== Raw data ==

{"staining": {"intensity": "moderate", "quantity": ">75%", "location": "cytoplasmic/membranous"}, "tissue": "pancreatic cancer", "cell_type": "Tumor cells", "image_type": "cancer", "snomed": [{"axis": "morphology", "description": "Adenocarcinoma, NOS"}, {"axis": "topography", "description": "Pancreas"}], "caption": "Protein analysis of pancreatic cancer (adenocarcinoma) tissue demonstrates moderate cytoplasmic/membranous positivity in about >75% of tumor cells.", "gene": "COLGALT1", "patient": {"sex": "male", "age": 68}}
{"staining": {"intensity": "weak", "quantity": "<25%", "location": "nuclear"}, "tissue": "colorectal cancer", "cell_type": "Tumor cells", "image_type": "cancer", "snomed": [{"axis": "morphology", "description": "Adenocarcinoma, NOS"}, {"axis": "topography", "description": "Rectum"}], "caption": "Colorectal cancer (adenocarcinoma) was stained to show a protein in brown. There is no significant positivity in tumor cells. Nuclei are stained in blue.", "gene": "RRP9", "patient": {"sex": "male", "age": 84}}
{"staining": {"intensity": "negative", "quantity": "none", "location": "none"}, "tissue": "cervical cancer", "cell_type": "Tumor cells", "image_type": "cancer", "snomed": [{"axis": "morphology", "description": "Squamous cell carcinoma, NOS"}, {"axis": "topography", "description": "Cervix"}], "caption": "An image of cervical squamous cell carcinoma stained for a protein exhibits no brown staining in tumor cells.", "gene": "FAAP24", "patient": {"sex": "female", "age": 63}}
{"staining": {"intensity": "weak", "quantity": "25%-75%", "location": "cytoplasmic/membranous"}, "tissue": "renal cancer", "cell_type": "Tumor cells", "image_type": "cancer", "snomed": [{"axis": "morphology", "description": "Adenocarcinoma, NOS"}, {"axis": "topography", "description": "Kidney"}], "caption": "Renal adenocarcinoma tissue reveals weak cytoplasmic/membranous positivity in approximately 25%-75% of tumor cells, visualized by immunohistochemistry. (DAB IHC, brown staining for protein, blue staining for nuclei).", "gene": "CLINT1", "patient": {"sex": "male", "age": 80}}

===

● **What is required**: Reproduce the data. Keep it exact.

● **Solution for this task**:
{"staining": {"intensity": "moderate", "quantity": ">75%", "location": "cytoplasmic/membranous"}, "tissue": "pancreatic cancer", "cell_type": "Tumor cells", "image_type": "cancer", "snomed": [{"axis": "morphology", "description": "Adenocarcinoma, NOS"}, {"axis": "topography", "description": "Pancreas"}], "caption": "Protein analysis of pancreatic cancer (adenocarcinoma) tissue demonstrates moderate cytoplasmic/membranous positivity in about >75% of tumor cells.", "gene": "COLGALT1", "patient": {"sex": "male", "age": 68}}
{"staining": {"intensity": "weak", "quantity": "<25%", "location": "nuclear"}, "tissue": "colorectal cancer", "cell_type": "Tumor cells", "image_type": "cancer", "snomed": [{"axis": "morphology", "description": "Adenocarcinoma, NOS"}, {"axis": "topography", "description": "Rectum"}], "caption": "Colorectal cancer (adenocarcinoma) was stained to show a protein in brown. There is no significant positivity in tumor cells. Nuclei are stained in blue.", "gene": "RRP9", "patient": {"sex": "male", "age": 84}}
{"staining": {"intensity": "negative", "quantity": "none", "location": "none"}, "tissue": "cervical cancer", "cell_type": "Tumor cells", "image_type": "cancer", "snomed": [{"axis": "morphology", "description": "Squamous cell carcinoma, NOS"}, {"axis": "topography", "description": "Cervix"}], "caption": "An image of cervical squamous cell carcinoma stained for a protein exhibits no brown staining in tumor cells.", "gene": "FAAP24", "patient": {"sex": "female", "age": 63}}
{"staining": {"intensity": "weak", "quantity": "25%-75%", "location": "cytoplasmic/membranous"}, "tissue": "renal cancer", "cell_type": "Tumor cells", "image_type": "cancer", "snomed": [{"axis": "morphology", "description": "Adenocarcinoma, NOS"}, {"axis": "topography", "description": "Kidney"}], "caption": "Renal adenocarcinoma tissue reveals weak cytoplasmic/membranous positivity in approximately 25%-75% of tumor cells, visualized by immunohistochemistry. (DAB IHC, brown staining for protein, blue staining for nuclei).", "gene": "CLINT1", "patient": {"sex": "male", "age": 80}}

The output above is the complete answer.